Aber ich ließ nicht locker, denn ich erinnerte mich an die wunderbaren Bilder in der Verfilmung von Lope de Vegas Drama „El Perro del Hortelano“ (Der Hund des Gärtners). Dieser spanische Kinofilm von 1996 war im Fronteira-Palast und seinem verzauberten Garten gedreht worden. Als ich dann meinen Freunden versprach, dass sie dort auch das blaueste Blau der Welt entdecken würden, gab es endlich Zustimmung und im letzten Moment ein haarscharfes Einfädeln in die Ausfahrt „Benfica“.

Wenig später schreiten wir durch das schmiedeeiserne Tor und stehen zuerst vor dem – nachmittags geschlossenen – roten Hauptpalast. Während die Reisegruppe anfangs über „falsches Timing“ meckert, bin ich eher erleichtert, dass die Residenz geschlossen ist. Denn Dom Pedro de Mascarenhas, der Marques de Fronteira, hatte seinen Palast während des portugiesischen Unabhängigkeitskriegs gegen die Spanier (1640 – 1668) erbauen lassen. Der Hauptsaal des Palasts, auch „Saal der Schlachten“ genannt, zeigt in riesigen Azulejo-Bildern mit Liebe zum Detail die siegreichen Schlachten der Portugiesen gegen die Spanier und meine drei Begleiter sind – Spanier….
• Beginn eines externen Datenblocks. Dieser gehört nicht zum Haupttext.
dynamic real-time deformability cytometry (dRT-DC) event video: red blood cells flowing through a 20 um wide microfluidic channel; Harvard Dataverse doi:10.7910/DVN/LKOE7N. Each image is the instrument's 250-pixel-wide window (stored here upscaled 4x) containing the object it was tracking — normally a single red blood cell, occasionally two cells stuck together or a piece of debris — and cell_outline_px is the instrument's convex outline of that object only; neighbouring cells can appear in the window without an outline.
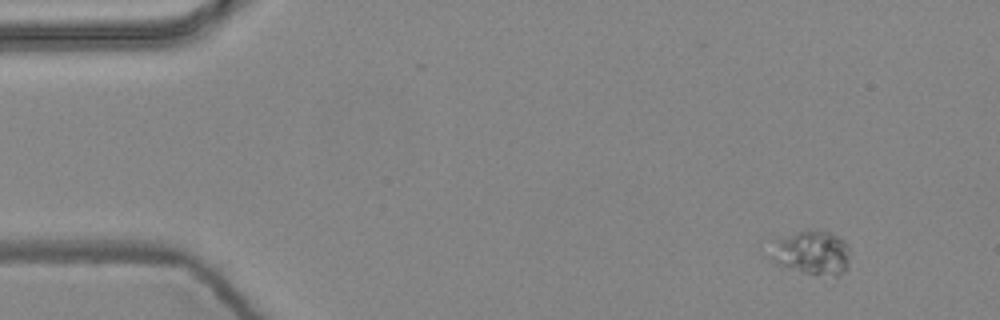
{"species": "common noctule bat (a hibernating species)", "species_latin": "Nyctalus noctula", "temperature_condition": "warm", "stored_images_in_passage": 4, "camera_frame_rate_fps": 3000, "um_per_image_px": 0.085, "animal": {"sex": "female", "body_mass_g": 24.6, "forearm_length_mm": 56.2}, "frame": {"image": 1, "passage_image": 1, "time_ms": 0.0, "image_size_px": [1000, 320], "cell_outline_px": [[848, 268], [840, 276], [836, 276], [804, 272], [780, 268], [772, 264], [772, 236], [796, 232], [828, 232], [844, 240], [848, 244]], "centroid_in_image_um": [68.92, 21.5], "position_along_channel_um": 16.1, "area_um2": 20.75}}
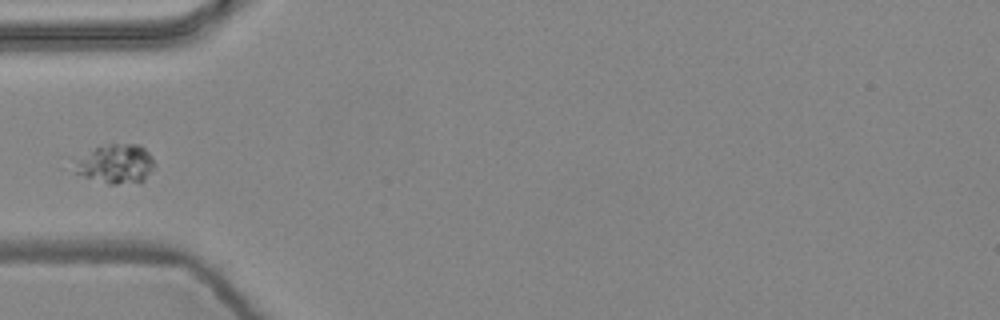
{"frame": {"image": 2, "passage_image": 4, "time_ms": 1.0, "image_size_px": [1000, 320], "cell_outline_px": [[156, 168], [140, 184], [108, 184], [60, 168], [60, 156], [108, 144], [140, 144], [152, 156]], "centroid_in_image_um": [9.47, 13.91], "position_along_channel_um": 75.5, "area_um2": 20.92}}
Wir wenden uns also dem Garten und der blauen Palast-Galerie zu. Das ganze Fronteira-Anwesen ist auch deshalb ein besonderes Juwel, weil es zu den ganz wenigen Monumenten Lissabons gehört, die vom apokalyptischen Erdbeben 1755 verschont wurden blieben und als emblematisches Renaissance-Bauwerk bestens erhalten ist. Der älteste Teil des Komplexes ist der Kleinste: die Familien-Kapelle aus dem 16. Jahrhundert.

Dieses entzückende Tempelchen ist nicht nur mit gewagten Kachelbildern verkleidet, die Fabelwesen und exotische Tiere zeigen, sondern hat innen auch eine einzigartige Kuppel mit Intarsien und geometrischen Formen in verschiedenen Blautönen, die eher an eine kleine Moschee in Samarkand erinnert als an eine christliche Kirche. Die Außendekoration mit ihren exotischen Formen wirkt durch indische Tempel beeinflusst und dies könnte tatsächlich der Fall sein, denn der Marques de Fronteira war eine zeitlang auch Vizekönig Portugals in Indien.

Und er und seine Nachfahren scheinen zu viele exotische Pflanzen gesammelt zu haben, um sie hier präsentieren zu können, denn in einigen Ecken wirkt das Anwesen wie die Miniversion eines Botanischen Gartens. Da sieht man Ficus-und Magnoliengewächse mit ausladenden Ästen und dunkel schimmernden Blättern, Bananenstauden und andere Flora-Vertreterinnen aus Portugals Kolonien.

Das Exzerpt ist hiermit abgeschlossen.